Pero Marías no se dedica sólo a luchar contra los tópicos con los que nos ven los otros y nos miramos a nosotros mismos, sino que, una vez descartados los azares, las derrotas y lo que no encaja con nuestro pensamiento, apunta a los errores más graves de nuestra historia. Por ejemplo, el hecho de suponer que si España se había definido como cristiana (de ahí su empecinamiento contra la Reforma aunque le costara muchas más pérdidas que ganancias) todos los españoles debían de ser cristianos y, aún peor, debía exigírseles así. O también el caso de la Inquisición que, aunque su periodo de mayor dureza coincidió con el Siglo de Oro, dejó el profundo daño de amedrentar y desincentivar el pensamiento científico y filosófico, consiguiendo la autocensura que encaminaba a los potenciales interesados hacia otros temas y profesiones. El panorama que nos deja tras tanto tópico y tanto error (no más ni mayores que en otras naciones europeas) es, sin embargo, reservadamente optimista. Aunque el futuro, incluso el inmediato, es incierto y cualquier trayectoria puede quebrarse por el azar o malas decisiones, por una ceguera fatal de los ciudadanos o los dirigentes, España y los países hispánicos resuenan en este libro con una fuerza de enorme vitalidad, capaz de dar extraordinarios pintores y músicos, escritores y pensadores, inventores y científicos, y con una historia más larga y fecunda que otras naciones de nuestro entorno. 

Son muchas las ideas que se desgranan en este libro lleno de quehacer filosófico, en donde pensar la historia, aplicando conceptos originales que dotan de un hilo conductor a tantos siglos, convierte esta lectura en un ensayo sobre la historia del mundo hispánico. Aquí reside otra de sus claves. España, junto con Portugal, tiene una peculiaridad; no sólo fue un país europeo sino también uno transeuropeo, lo cual le dota de unas características que, según Marías, no han sido bien comprendidas. El arraigo americano de España es indisociable de sí misma y sin su historia compartida tanto España como el resto de países hispanos no pueden comprenderse a sí mismos. Desde que nos negamos esa historia, por incomprensión, por negligencia, por ideología, por el repudio ante momentos sangrantes, por el efecto de tópicos interesados, por correr a ciegas tras una modernidad que nos viene de fuera o, al contrario, por encerrarnos en nuestras fronteras sin querer saber nada del otro como tradicionalistas provincianos, perderíamos el contacto con nuestra trayectoria histórica y la única forma de entendernos cabalmente.

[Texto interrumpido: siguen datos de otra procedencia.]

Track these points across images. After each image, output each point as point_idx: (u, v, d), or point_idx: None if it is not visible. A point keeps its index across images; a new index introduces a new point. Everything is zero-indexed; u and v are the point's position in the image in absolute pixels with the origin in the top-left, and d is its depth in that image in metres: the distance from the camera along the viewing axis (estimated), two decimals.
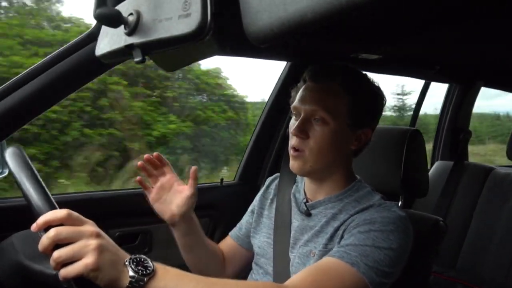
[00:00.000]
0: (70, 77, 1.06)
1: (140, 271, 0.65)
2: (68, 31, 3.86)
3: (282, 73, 1.66)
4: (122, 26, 0.59)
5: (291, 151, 0.98)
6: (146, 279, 0.65)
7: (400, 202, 1.28)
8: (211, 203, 1.62)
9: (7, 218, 1.14)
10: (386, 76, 1.77)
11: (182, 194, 0.99)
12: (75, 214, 0.66)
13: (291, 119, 1.02)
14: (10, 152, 0.78)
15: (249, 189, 1.22)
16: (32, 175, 0.72)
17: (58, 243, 0.63)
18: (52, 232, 0.62)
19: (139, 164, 0.99)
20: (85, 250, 0.62)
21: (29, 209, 0.70)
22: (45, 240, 0.62)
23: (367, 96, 0.99)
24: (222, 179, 1.69)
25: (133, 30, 0.58)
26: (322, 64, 1.01)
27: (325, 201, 1.01)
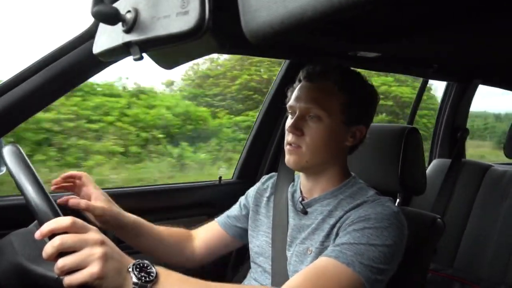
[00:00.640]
0: (68, 75, 1.06)
1: (143, 278, 0.66)
2: None
3: (279, 72, 1.66)
4: (120, 24, 0.59)
5: (287, 147, 1.00)
6: (149, 286, 0.66)
7: (398, 200, 1.28)
8: (209, 201, 1.62)
9: (5, 216, 1.13)
10: None
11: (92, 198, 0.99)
12: (80, 221, 0.66)
13: (287, 118, 1.03)
14: (7, 150, 0.77)
15: (247, 187, 1.23)
16: (31, 175, 0.71)
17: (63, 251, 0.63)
18: (57, 241, 0.62)
19: (53, 188, 0.99)
20: (90, 259, 0.63)
21: (26, 208, 0.69)
22: (50, 248, 0.62)
23: (361, 94, 1.01)
24: (220, 177, 1.69)
25: (131, 27, 0.58)
26: (317, 64, 1.03)
27: (320, 198, 1.02)
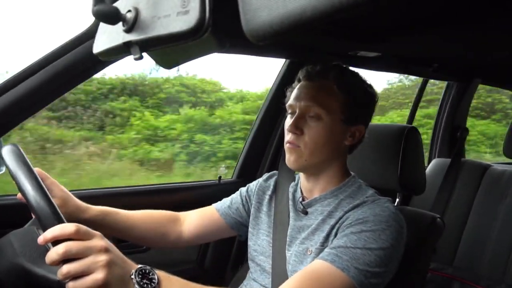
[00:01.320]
0: (68, 74, 1.06)
1: (145, 284, 0.66)
2: None
3: (280, 71, 1.66)
4: (120, 23, 0.59)
5: (287, 145, 1.00)
6: None
7: (397, 200, 1.28)
8: (209, 200, 1.62)
9: (4, 215, 1.13)
10: None
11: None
12: (84, 228, 0.66)
13: (287, 118, 1.03)
14: (7, 149, 0.77)
15: None
16: (31, 175, 0.71)
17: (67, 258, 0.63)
18: (62, 248, 0.62)
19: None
20: (94, 266, 0.63)
21: (26, 207, 0.69)
22: (54, 255, 0.63)
23: (360, 93, 1.01)
24: (220, 177, 1.69)
25: (131, 27, 0.58)
26: (316, 64, 1.03)
27: (320, 198, 1.02)
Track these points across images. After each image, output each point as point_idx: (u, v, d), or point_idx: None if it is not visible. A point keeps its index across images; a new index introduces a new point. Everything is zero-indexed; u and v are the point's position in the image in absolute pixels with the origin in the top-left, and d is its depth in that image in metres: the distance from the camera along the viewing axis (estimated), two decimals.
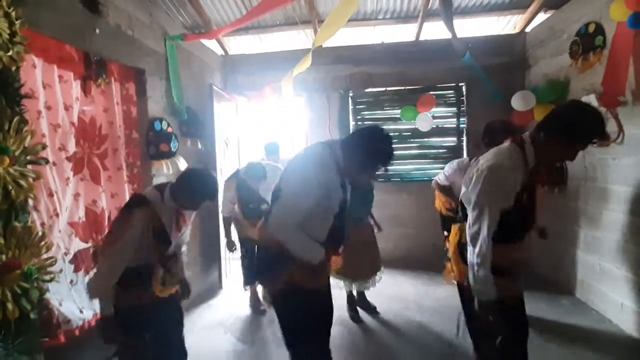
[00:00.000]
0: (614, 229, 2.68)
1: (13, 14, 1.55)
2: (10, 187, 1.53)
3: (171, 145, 2.88)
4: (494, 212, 1.39)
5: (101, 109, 2.45)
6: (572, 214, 3.13)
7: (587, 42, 2.87)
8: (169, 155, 2.89)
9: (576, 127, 1.31)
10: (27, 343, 1.61)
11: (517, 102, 3.49)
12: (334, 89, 4.33)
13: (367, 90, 4.36)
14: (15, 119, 1.57)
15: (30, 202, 1.70)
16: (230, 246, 3.16)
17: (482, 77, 3.72)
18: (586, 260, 2.99)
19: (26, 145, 1.63)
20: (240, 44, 4.50)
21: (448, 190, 2.76)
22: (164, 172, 2.88)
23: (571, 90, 3.15)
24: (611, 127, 2.64)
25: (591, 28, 2.84)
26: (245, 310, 3.18)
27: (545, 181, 3.25)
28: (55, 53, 2.04)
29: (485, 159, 1.47)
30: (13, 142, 1.55)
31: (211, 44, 4.18)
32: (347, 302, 2.99)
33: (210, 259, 3.72)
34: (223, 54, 4.50)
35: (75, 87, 2.21)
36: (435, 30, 4.07)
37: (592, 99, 2.73)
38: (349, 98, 4.38)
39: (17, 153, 1.58)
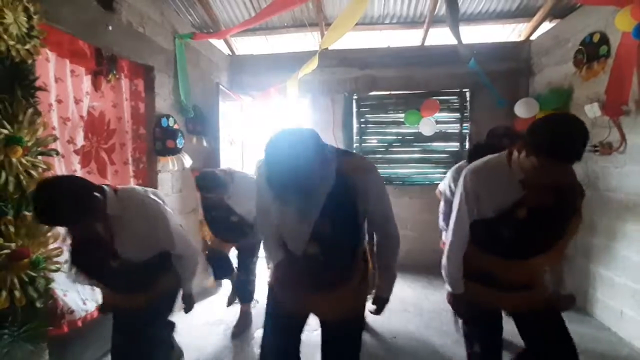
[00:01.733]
0: (614, 236, 2.70)
1: (32, 8, 1.59)
2: (22, 177, 1.56)
3: (177, 142, 2.91)
4: (462, 212, 1.44)
5: (110, 104, 2.48)
6: None
7: (592, 51, 2.90)
8: (175, 151, 2.92)
9: (529, 136, 1.22)
10: (33, 331, 1.64)
11: (521, 109, 3.52)
12: (339, 91, 4.37)
13: (371, 93, 4.39)
14: (30, 110, 1.61)
15: None
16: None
17: (486, 84, 3.75)
18: (586, 268, 3.00)
19: (38, 136, 1.67)
20: (247, 45, 4.54)
21: None
22: (170, 168, 2.92)
23: (575, 98, 3.17)
24: (614, 135, 2.68)
25: (596, 37, 2.86)
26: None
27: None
28: (68, 48, 2.08)
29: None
30: (27, 133, 1.59)
31: (219, 43, 4.23)
32: None
33: None
34: (230, 54, 4.54)
35: (86, 81, 2.25)
36: (440, 36, 4.10)
37: (595, 108, 2.76)
38: (354, 101, 4.41)
39: (29, 144, 1.61)
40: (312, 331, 1.66)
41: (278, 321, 1.45)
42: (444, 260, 1.53)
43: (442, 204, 2.77)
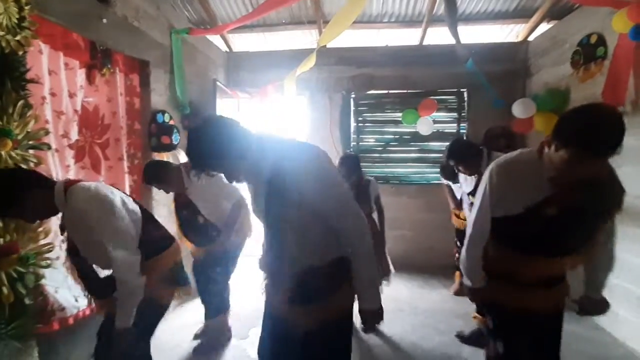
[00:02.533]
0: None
1: None
2: None
3: (173, 138, 2.88)
4: (484, 206, 1.37)
5: (105, 99, 2.45)
6: None
7: (589, 52, 2.90)
8: (170, 148, 2.89)
9: (559, 127, 1.14)
10: (21, 328, 1.61)
11: (518, 109, 3.52)
12: (336, 90, 4.35)
13: (369, 92, 4.38)
14: (20, 103, 1.58)
15: None
16: None
17: (484, 84, 3.75)
18: (581, 269, 3.00)
19: (29, 129, 1.63)
20: (245, 42, 4.51)
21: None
22: None
23: (571, 99, 3.18)
24: None
25: (593, 39, 2.87)
26: (241, 304, 3.12)
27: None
28: (61, 40, 2.04)
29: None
30: (17, 126, 1.56)
31: (215, 40, 4.19)
32: None
33: None
34: (227, 50, 4.51)
35: (80, 75, 2.21)
36: (439, 36, 4.10)
37: None
38: (351, 99, 4.39)
39: (19, 137, 1.58)
40: None
41: (272, 321, 1.35)
42: (463, 254, 1.46)
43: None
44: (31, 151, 1.66)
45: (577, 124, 1.09)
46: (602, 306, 1.51)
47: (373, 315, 1.23)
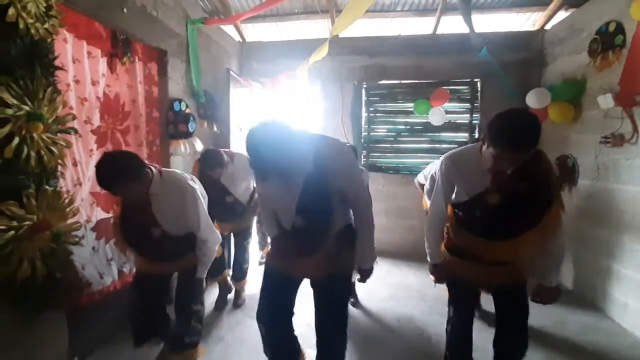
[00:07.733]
0: (622, 229, 2.69)
1: None
2: (43, 153, 1.62)
3: (189, 125, 2.96)
4: (438, 194, 1.65)
5: (125, 87, 2.53)
6: (580, 214, 3.14)
7: (607, 40, 2.85)
8: (187, 135, 2.97)
9: (486, 128, 1.37)
10: (52, 302, 1.71)
11: (532, 99, 3.48)
12: (349, 79, 4.36)
13: (381, 82, 4.38)
14: (49, 88, 1.66)
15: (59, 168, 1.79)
16: None
17: (498, 73, 3.71)
18: (592, 260, 3.00)
19: (58, 114, 1.72)
20: (258, 31, 4.54)
21: None
22: (182, 151, 2.97)
23: (588, 89, 3.13)
24: (626, 127, 2.65)
25: (612, 27, 2.82)
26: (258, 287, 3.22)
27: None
28: (85, 29, 2.12)
29: None
30: (47, 111, 1.64)
31: (229, 30, 4.24)
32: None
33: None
34: (240, 40, 4.55)
35: (102, 63, 2.29)
36: (453, 24, 4.06)
37: (608, 98, 2.73)
38: (363, 89, 4.40)
39: (49, 121, 1.67)
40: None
41: (273, 280, 1.64)
42: (425, 234, 1.76)
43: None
44: (59, 135, 1.75)
45: (494, 125, 1.32)
46: (554, 294, 1.61)
47: (366, 273, 1.66)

El vínculo hispánico no rechaza, por supuesto, otros vínculos, europeo en el caso de España y americano en el caso de los otros muchos países hispanos, pero Julián Marías también nos recuerda que sería absurdo negar los íntimos lazos fraternos que nos unen como entidad esencial que articula creencias, lengua, cultura, ese espacio común bien real que Carlos Fuentes supo llamar poéticamente el territorio de la Mancha.